▸ **Requirement**: Please filter the entries for the word "type" and copy every line that has it.

▸ **Input data**:
- Opening Delimiter -
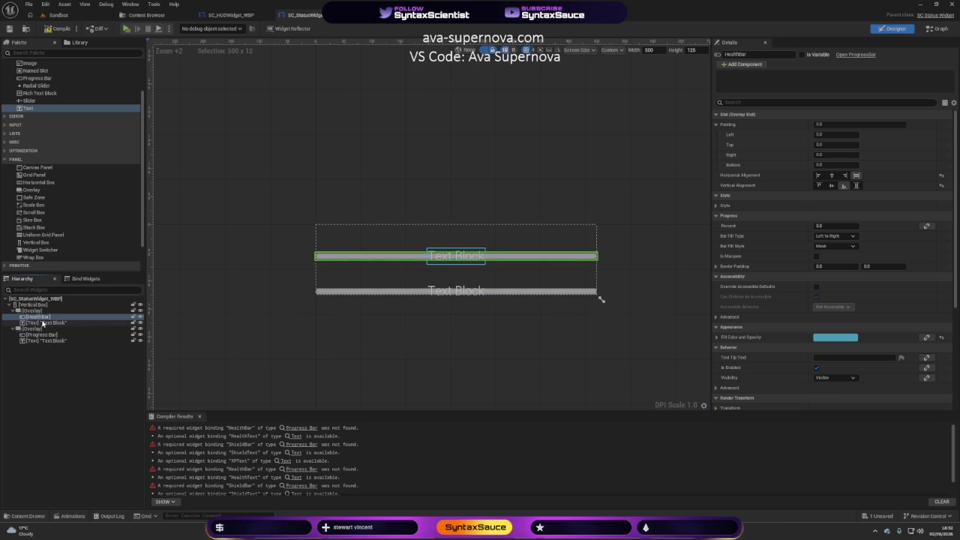
{"action": "left_click", "coordinate": [43, 323]}
{"action": "left_click", "coordinate": [43, 323]}
{"action": "type", "text": "HealthText"}
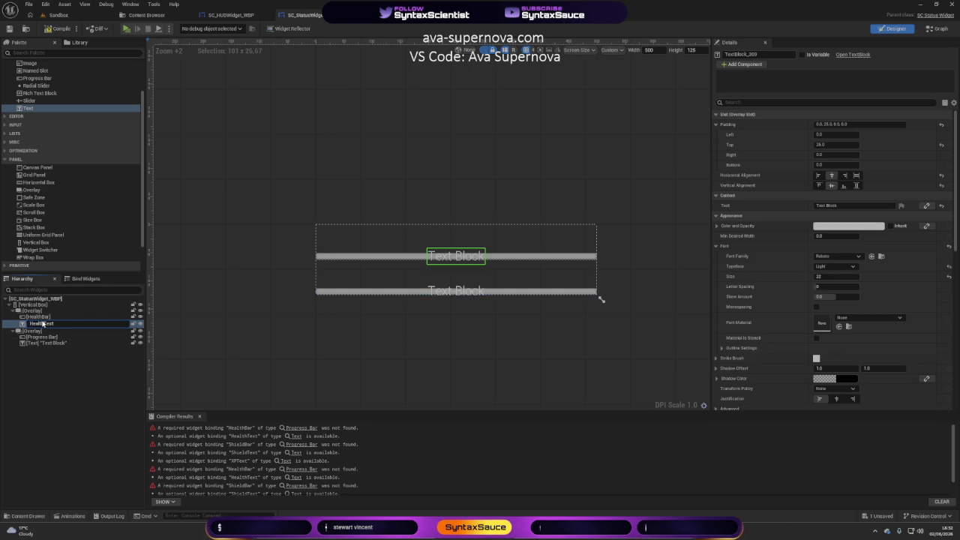
{"action": "key", "text": "Return"}
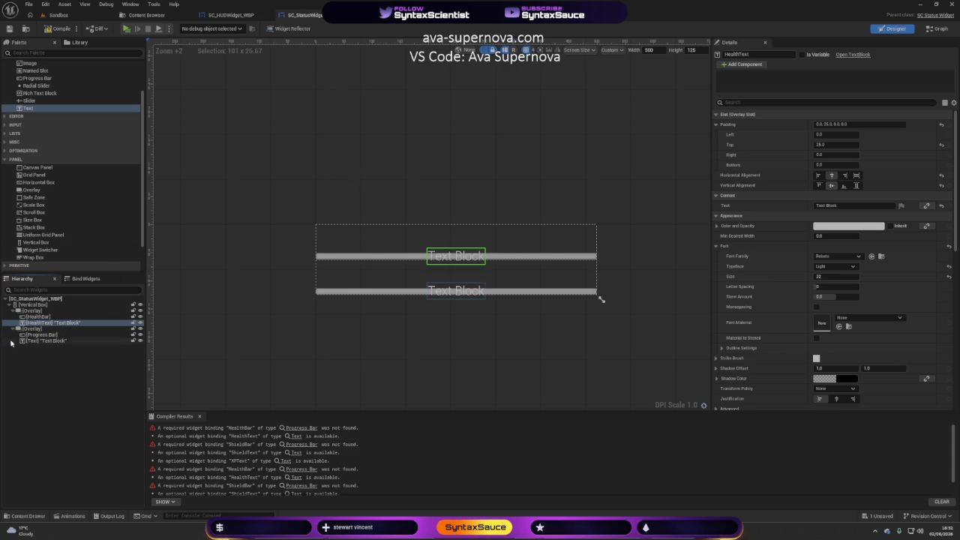
Rename the second bar and label to ShieldBar and ShieldText, then compile
{"action": "left_click", "coordinate": [34, 335]}
{"action": "left_click", "coordinate": [34, 337]}
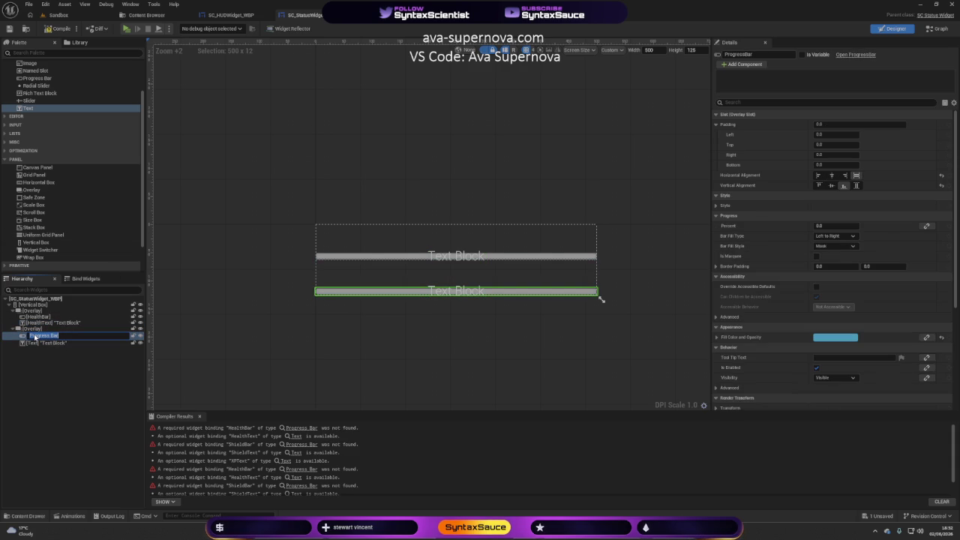
{"action": "type", "text": "S"}
{"action": "key", "text": "Return"}
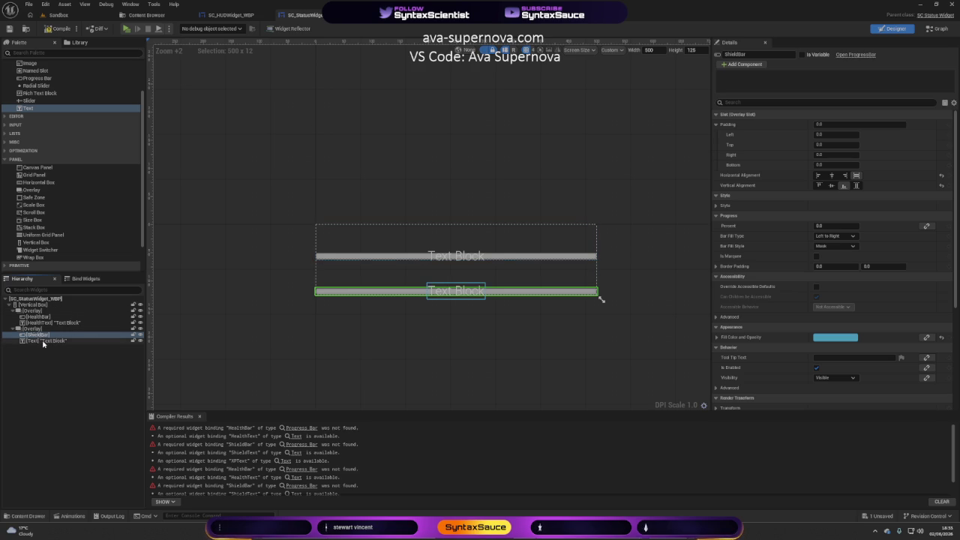
{"action": "left_click", "coordinate": [43, 343]}
{"action": "key", "text": "F2"}
{"action": "type", "text": "ShieldText"}
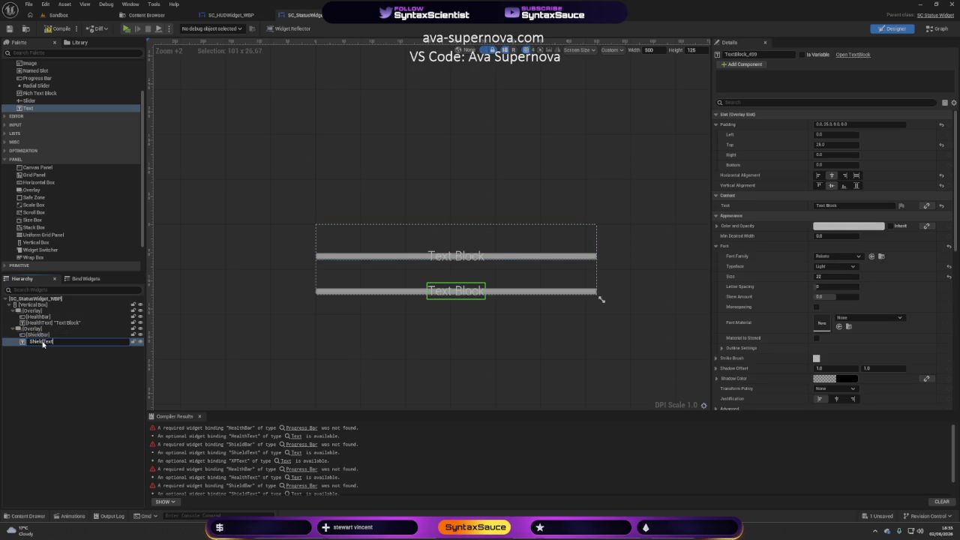
{"action": "key", "text": "Return"}
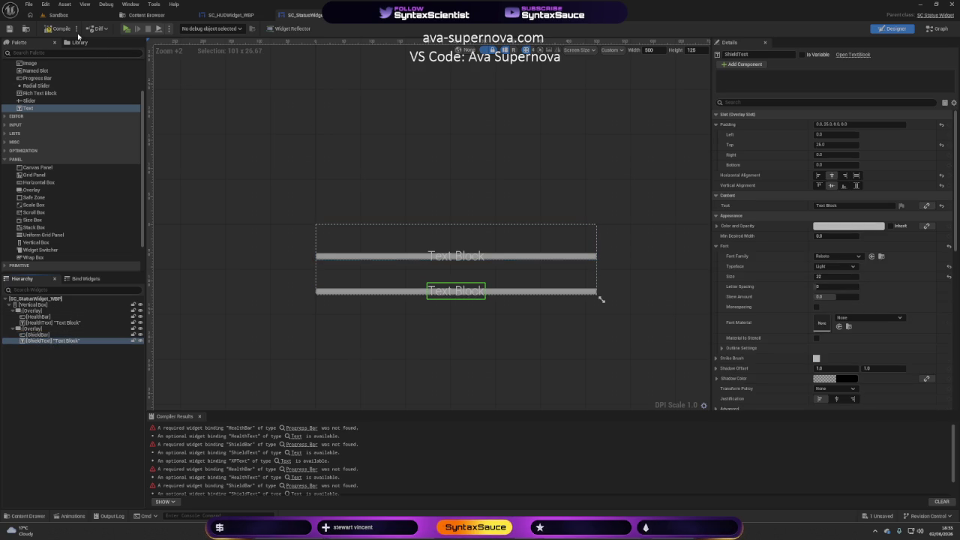
{"action": "left_click", "coordinate": [64, 32]}
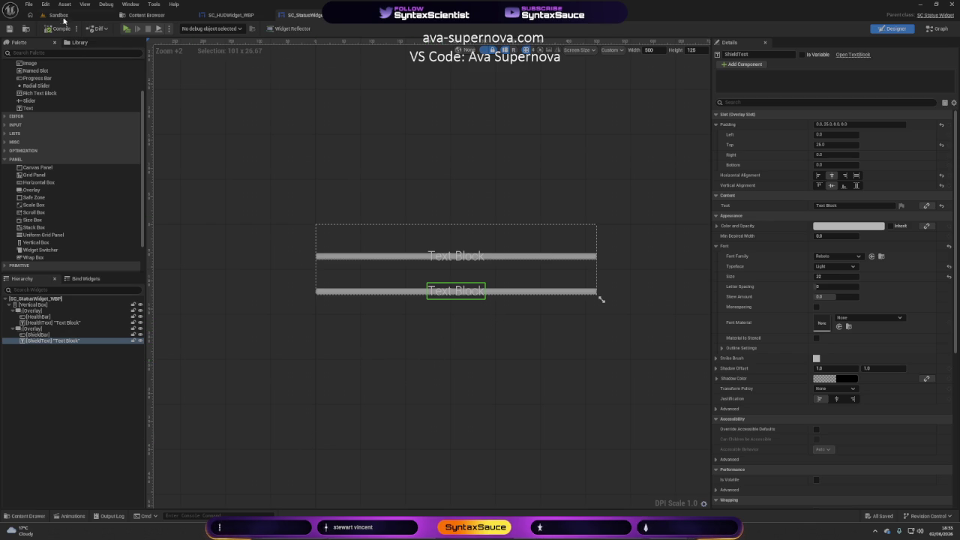
Re-confirm the ShieldText name, recompile the status widget, and switch to the Ava Supernova chat
{"action": "left_click", "coordinate": [59, 30]}
{"action": "left_click", "coordinate": [377, 320]}
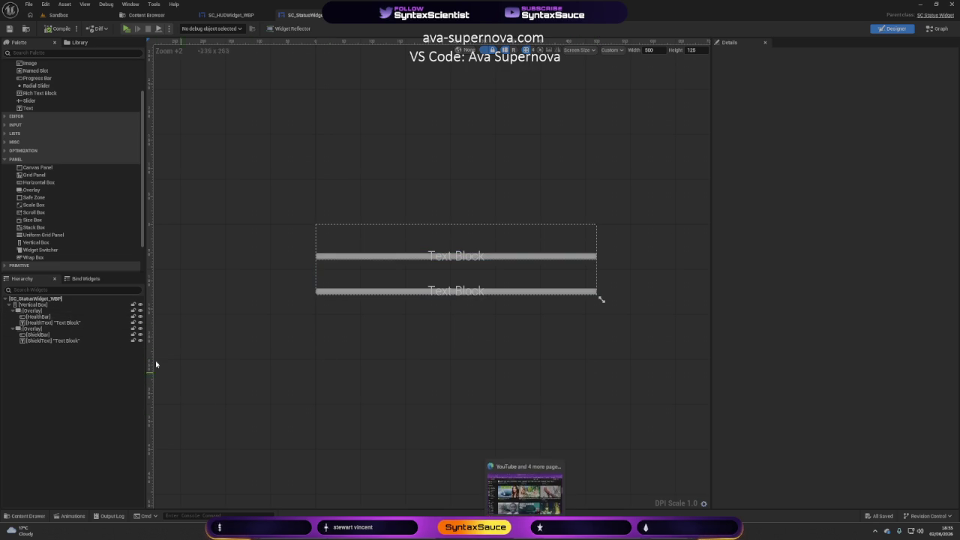
{"action": "left_click", "coordinate": [53, 340]}
{"action": "left_click", "coordinate": [53, 342]}
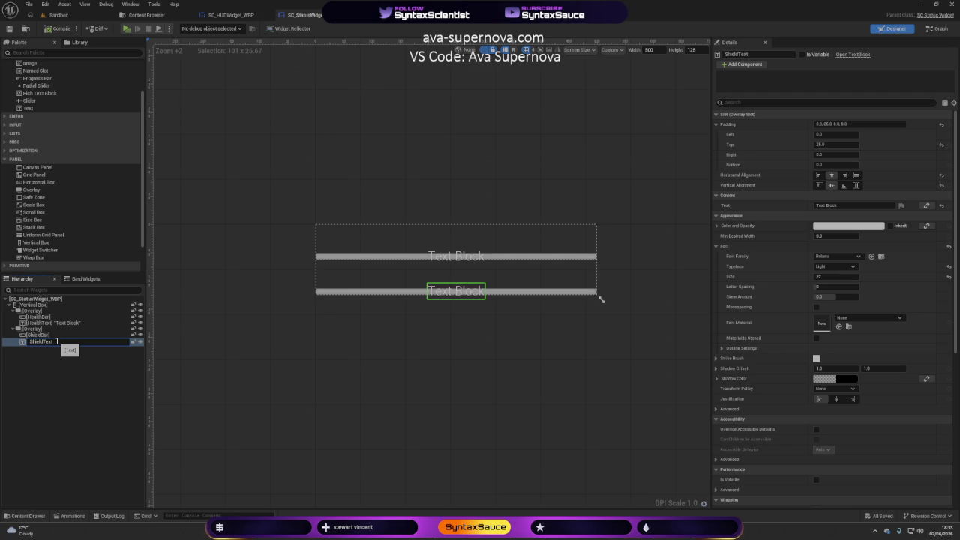
{"action": "key", "text": "Return"}
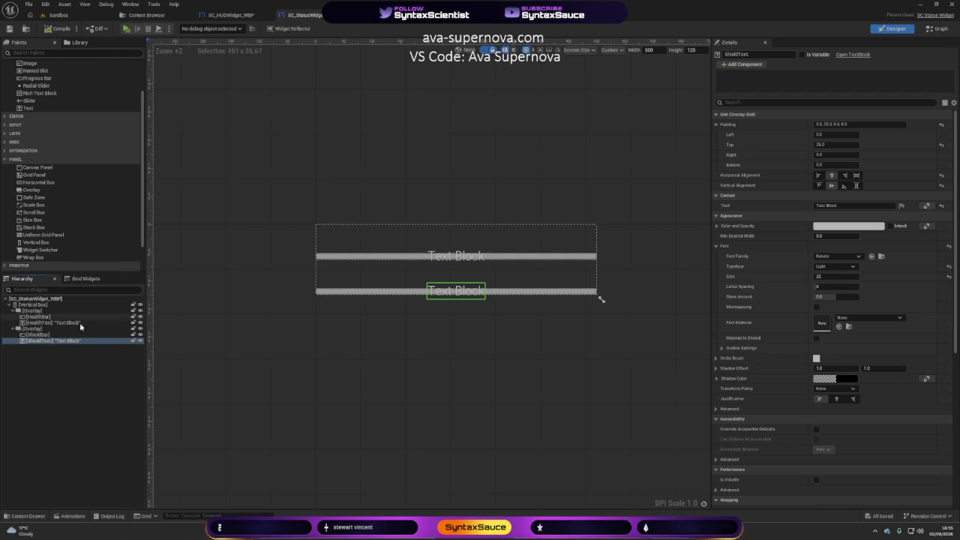
{"action": "left_click", "coordinate": [86, 342]}
{"action": "left_click", "coordinate": [60, 341]}
{"action": "key", "text": "Return"}
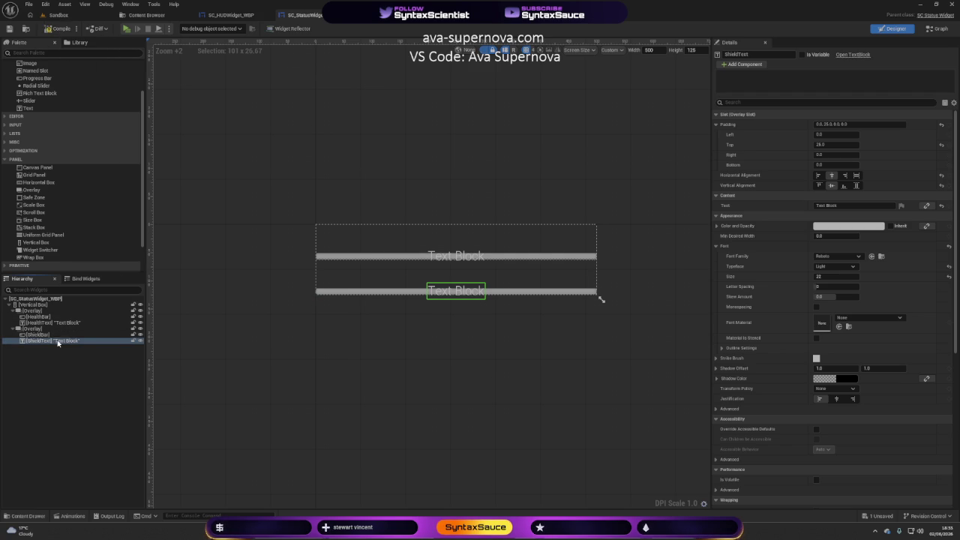
{"action": "left_click", "coordinate": [59, 29]}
- Closing Delimiter -
▸ **Output**:
{"action": "type", "text": "HealthText"}
{"action": "type", "text": "S"}
{"action": "type", "text": "ShieldText"}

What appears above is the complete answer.